— Что вы почувствовали? Что работали в выходные дни? Так мы и без ассоциации от 10 до 16, когда надо и без выходных и за гораздо меньшую зарплату... потому что было товарищество. Ведь это гениально подмечено у Эрдмана в «Летучей мыши»: согласна играть самую большую роль за самую маленькую зарплату. Ведь это же природа актера. Я почувствовал ассоциацию только в конверте.
Бортник:
— А я и это не почувствовал.
Любимов 22-го отвалит из Берлина. 23-го у него первая репетиция, и он должен же отдохнуть и с мыслями собраться. Значит, важно выиграть сегодня. «Ты мне скажи, они-то будут считать или нет?» Без конца и края один и тот же у смирняги разговор.
Антонина! Сестра моя! Я вспоминал тебя на сцене, как умирала ты, как уходила из жизни, а жизнь из тебя, как ты села на кухне и поняла, что самой тебе до кровати не дойти... Нет, ты не позвала мать, она сама почуяла... нет, ты не упала, ты просто села и поняла, очевидно, что вот и смерть! Господи, приюти мою сестру! Я вспоминаю тобой и всей родней любимого повесившегося Сашу. Господи! Да как же вас жизнь ударила! Простите меня, Тоня и Саша, но вы были со мной на сцене и — вот беда! — мертвые давали силу «Живому».
22 сентября 1990 г. Суббота. «Гамбург», № 706
«Хорошо играл... хорошо играл финал», — сказал на поклонах шеф. Спасибо тебе, шеф. И жалко мне тебя. Но ты любишь сына, это судьбы подарок тебе, к «закату солнца»... Только не ври, что гастроли в США или Японии нужны только нам. Мне, например, они на... не нужны, они в первую очередь нужны тебе. Ты же от ассоциации огромные купоны стрижешь за свои старые работы. И на здоровье! Ты заслужил это, а так как ты в некотором смысле (денег) стал западным работником...
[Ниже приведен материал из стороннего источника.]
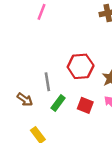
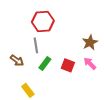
red hexagon: (81, 66) -> (43, 21), moved

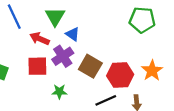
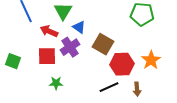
brown square: (90, 66) -> (103, 44), moved
green star: (59, 92) -> (56, 83), moved

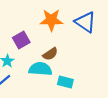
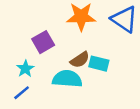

Ельцин попал в автомобильную катастрофу, увезен в больницу. Что же это творится? Четвертое нападение. Хоть бы все обошлось. Спаси его и помилуй, Господи! Опять не принята экономическая программа, теперь не собрали кворум. Нельзя голосовать, ...твою мать. Скорей бы домой. Что там с Тамарой, с Сережей? Тревожные дни все еще идут.
«Хорошо играл... легко, хорошо», — сказали шеф и Глаголин. На сцене, на поклонах, мы спели шефу «С нашим атаманом не приходится тужить». Шеф был тронут. Просил меня организовать небольшую группу для ресторана. «Попойте, кормят все-таки». Спектакль принимали по реакциям... хохот, аплодисменты... русская публика, что ли... все довольны. Голос у меня звучал почему-то лучше, чем вчера, а это у меня шестой спектакль, с возрастающими нагрузками. Нет, шеф. И русский артист бывает выносливым, все зависит от квалификации, а не от того, что один крестьянин, другой лорд.
23 сентября 1990 г. Воскресенье — отдай Богу
Последние часы мы в Западном Берлине, последние даже дни. Третьего октября воссоединение — и не будет ни Западного, ни Восточного. Пока я вроде не заболел, голос, слава Богу, не сорвал. Светит мне в окно солнце и аккумулирует меня энергией, женщины мне пока не снятся, организм, парализованный лекарствами, с трудом справляется с ними к вечеру. Хорошая зарядка, только сегодня стояние на голове по времени достигло московского, когда месячник и лучшая форма. Хотел я себе сегодня разгрузочный день устроить, но соблазняет меня идея меда с кофе. И собираться в казармы. Накануне, когда был прощальный гешефт в театре, устроенный этой старой дамой, прощались военные коменданты Западного Берлина, американцы, англичане, французы... Здорово и трогательно. Третьего октября они покинут Западный Берлин. А мы враскорячку, как сказала Валерия.
30 сентября 1990 г. Воскресенье
Любимов: «Что ты с собой делаешь? Ты себя не жалеешь, но детей своих пожалей, ведь у тебя же дети!»
Я тоскую и плачу. Николай мне выговор сделал — не мог дозвониться до Тамары, взял мой паспорт, что-то оформил. «К Чернецову сразу по приезде». Господи! Вот беда-то. Ничего я не купил. Опять как в Иерусалиме. Любимов в благодушии, по-моему, эта ассоциация только ему нужна, и он просто грабит. Ладно, пойду пошатаюсь. Господи, уповаю на тебя!